Pagi menjelang siang itu Emily segera melancarkan aksinya bersama Sky, turun bersama-sama ke Lorong Bawah Tanah. Mereka membawa perlengkapan yang memadai dan tak lupa gulungan tali panjang untuk menandai jalan. Emily ingat rute dari dapur yang biasa dilalui Hannah, jadi hanya dari awal saja ia bisa menunjukkan pintu untuk turun menuju dunia gelap gulita yang bahkan di siang hari bolong tetap terkesan mengerikan.
"Duh, betulan, aku gak mau masuk lagi ke bawah sini bila tahu baunya apek dan menyesakkan seperti ini!
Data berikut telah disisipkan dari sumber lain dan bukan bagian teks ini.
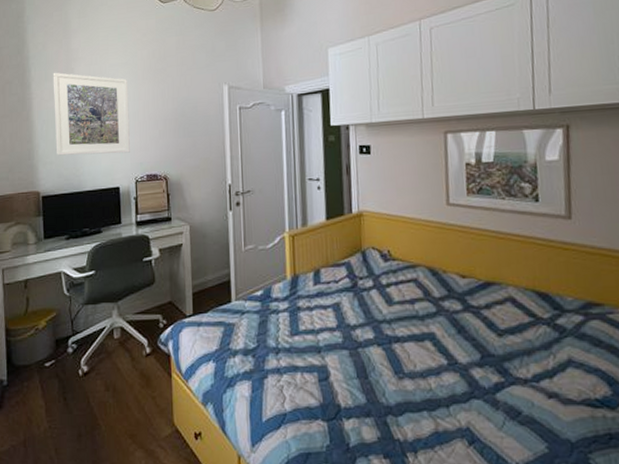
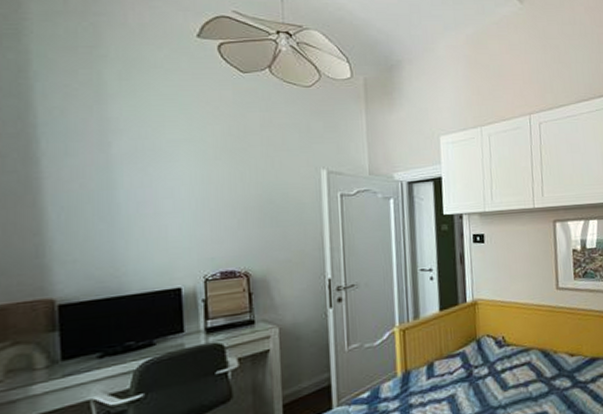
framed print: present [53,72,130,156] -> none [77,145,197,252]

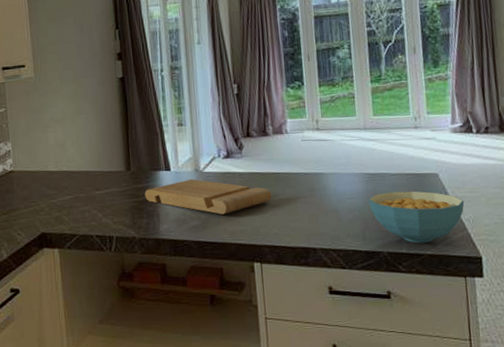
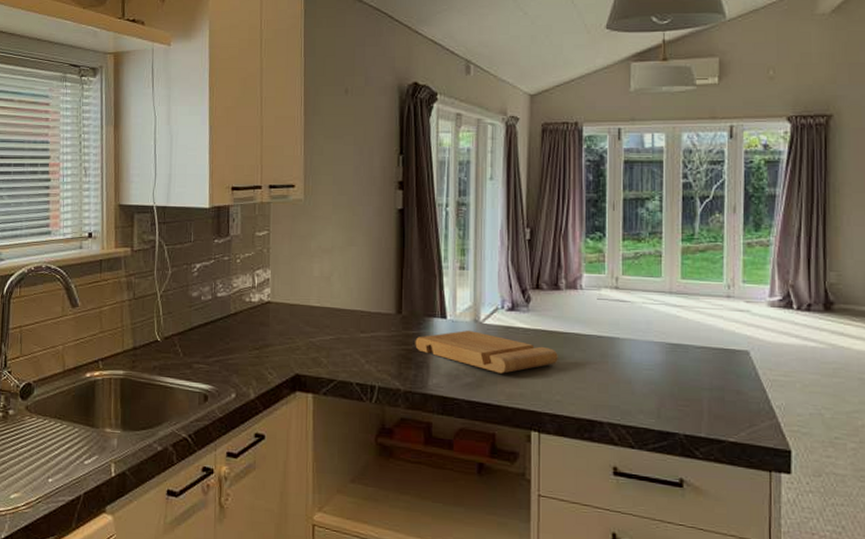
cereal bowl: present [368,191,465,243] -> none [667,366,777,429]

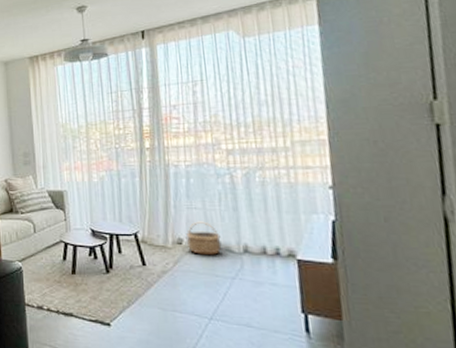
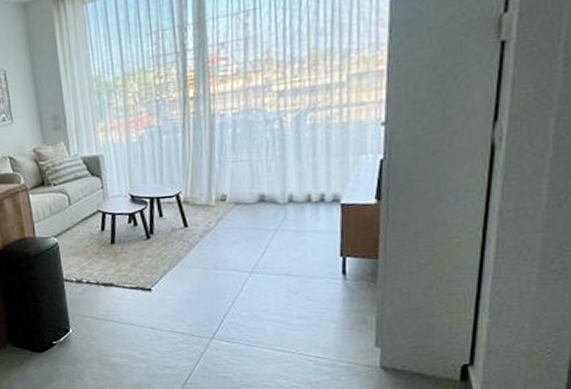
wicker basket: present [187,221,222,255] -> none [231,174,266,209]

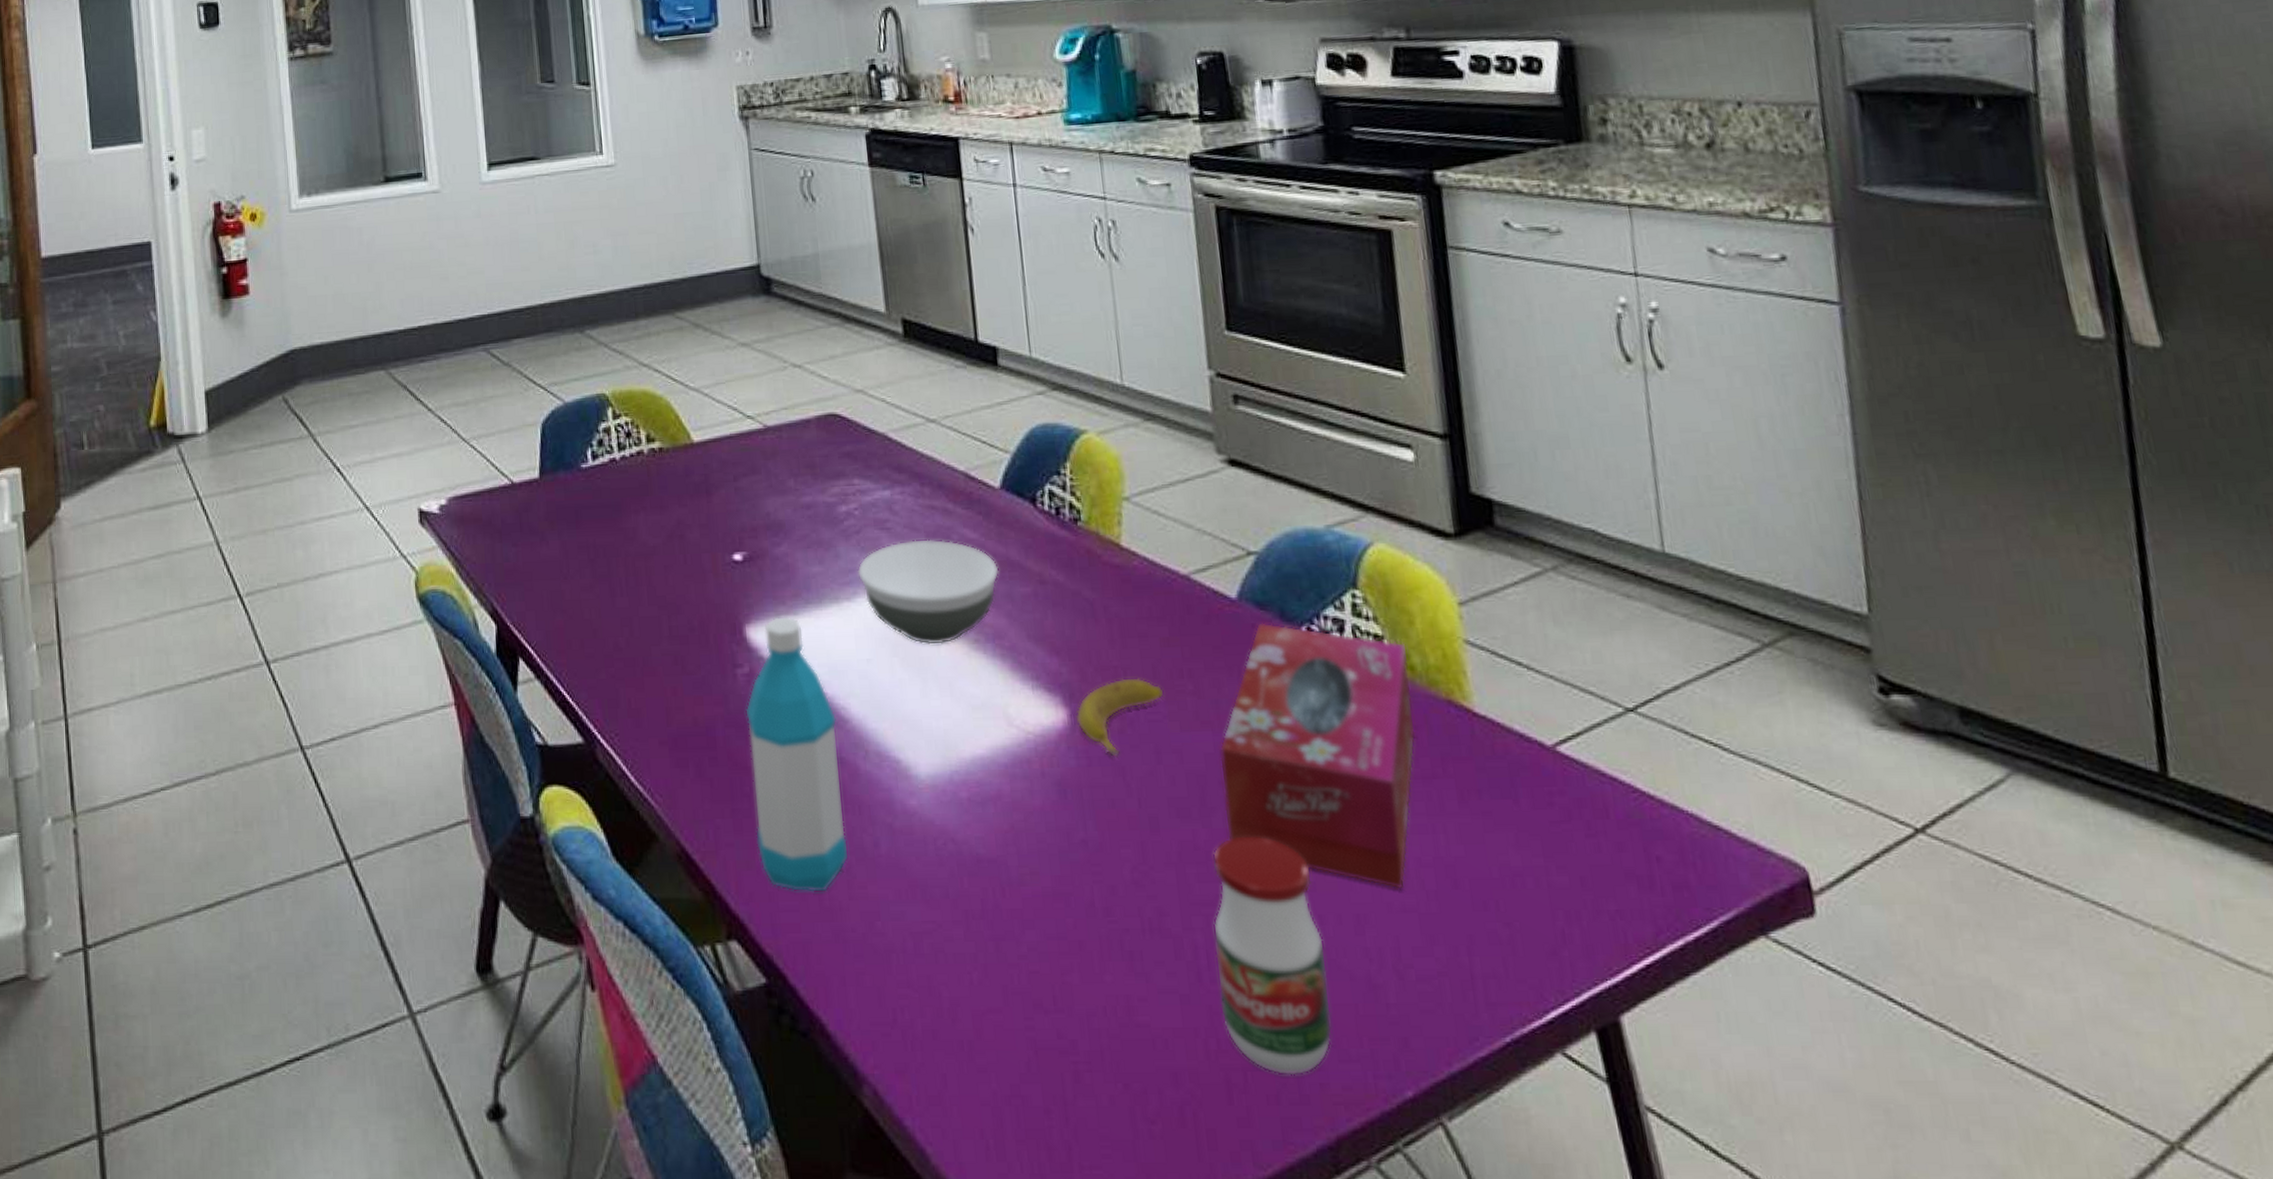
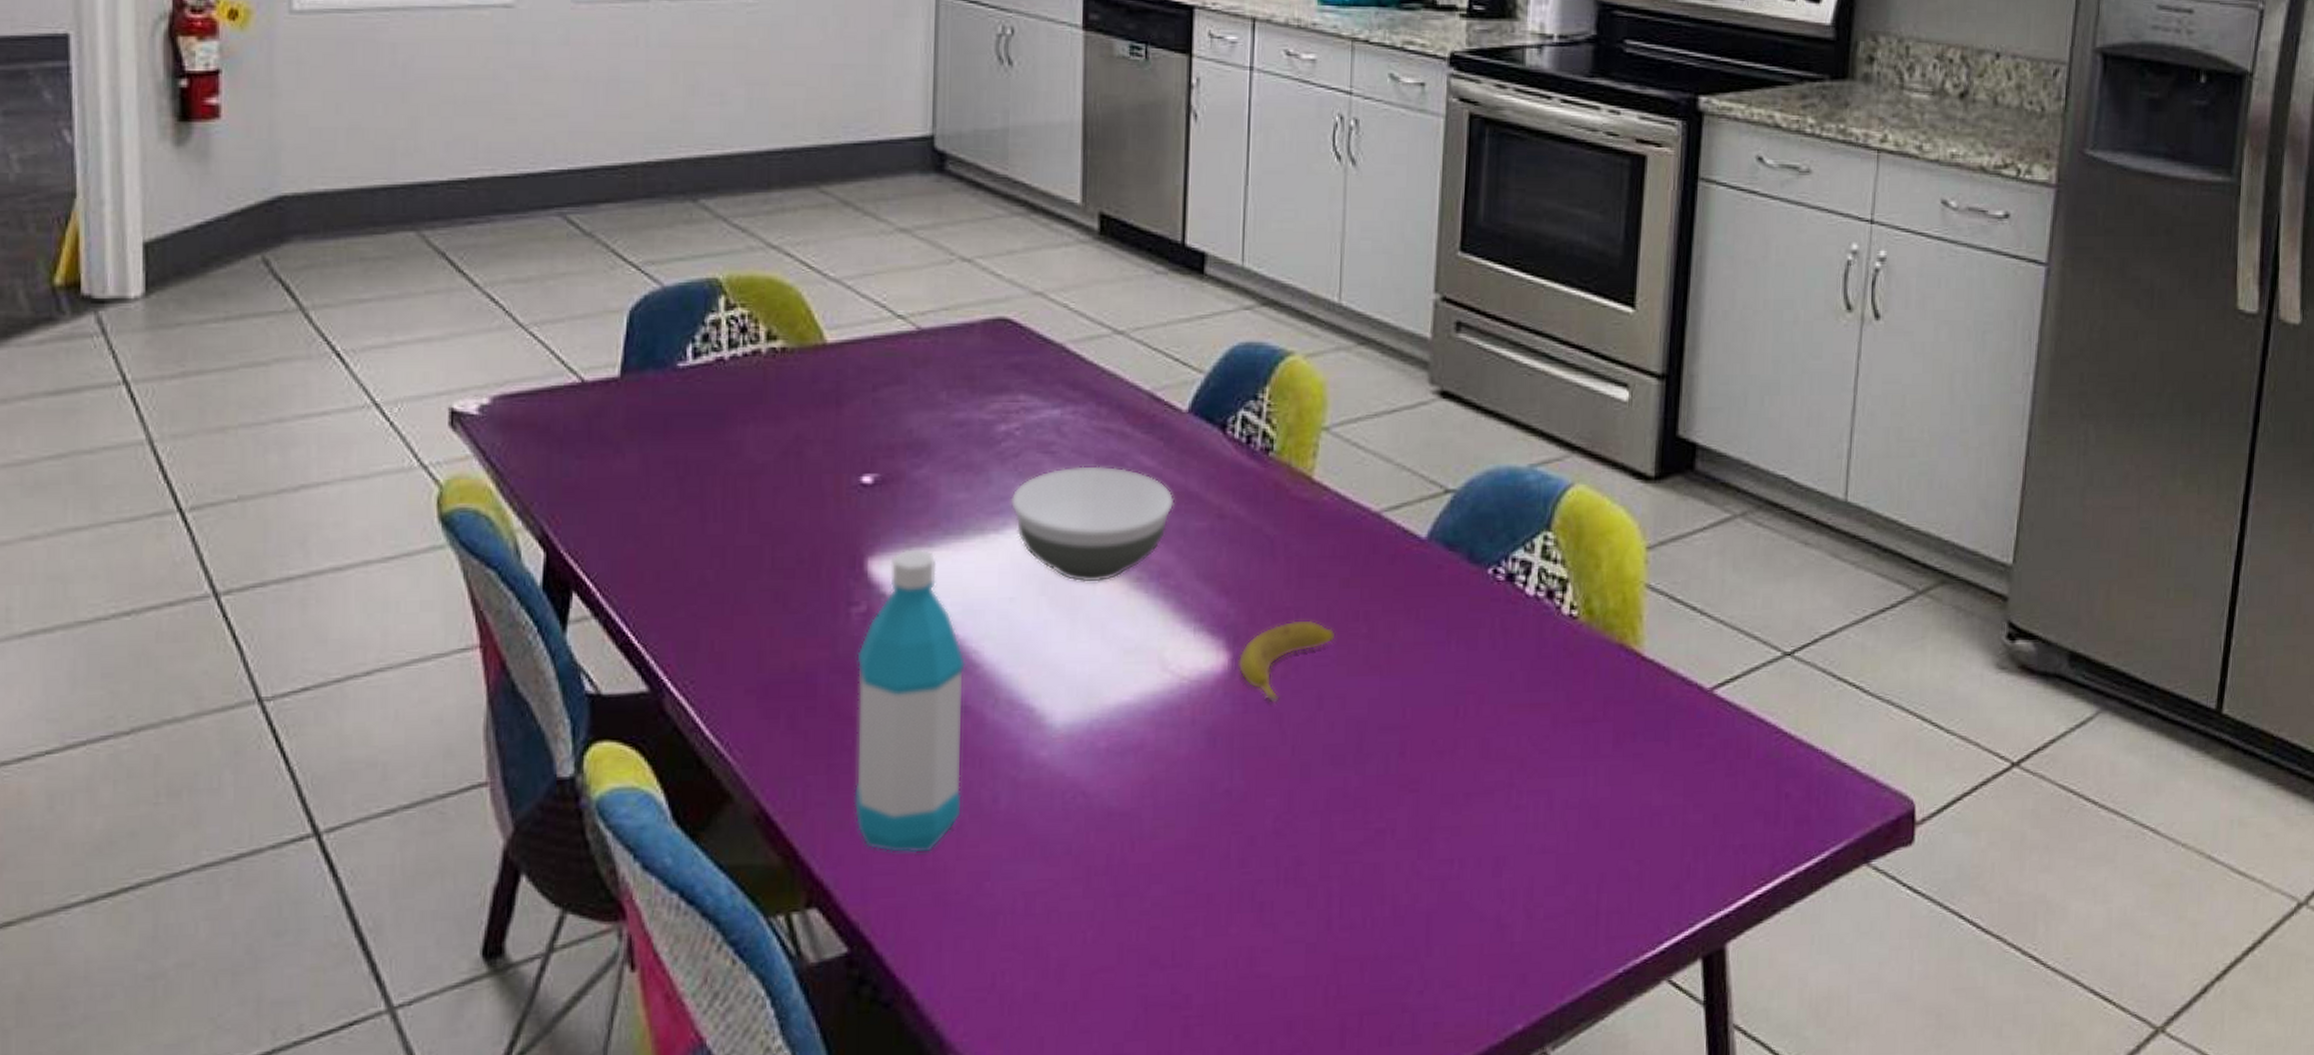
jar: present [1212,836,1333,1076] -> none [1346,782,1461,1018]
tissue box: present [1219,622,1416,889] -> none [1379,564,1590,831]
Istal kuda kami saja jauh lebih baik, padahal setiap hari rabuk kudanya begitu banyak!" cerocos Sky sambil menyorotkan senter besarnya. Emily berjalan di belakangnya, mereka turun dengan sangat hati-hati sebab anak tangga batu itu licin, curam dan penuh lumut.
Akhirnya mereka berdua tiba di lorong utama yang berdasar batu lembab dan setengah berlumpur.
"Sekarang kemana?" Emily melihat banyak sekali perempatan dan persimpangan tak teratur dari sorotan senter kecil yang dibawanya.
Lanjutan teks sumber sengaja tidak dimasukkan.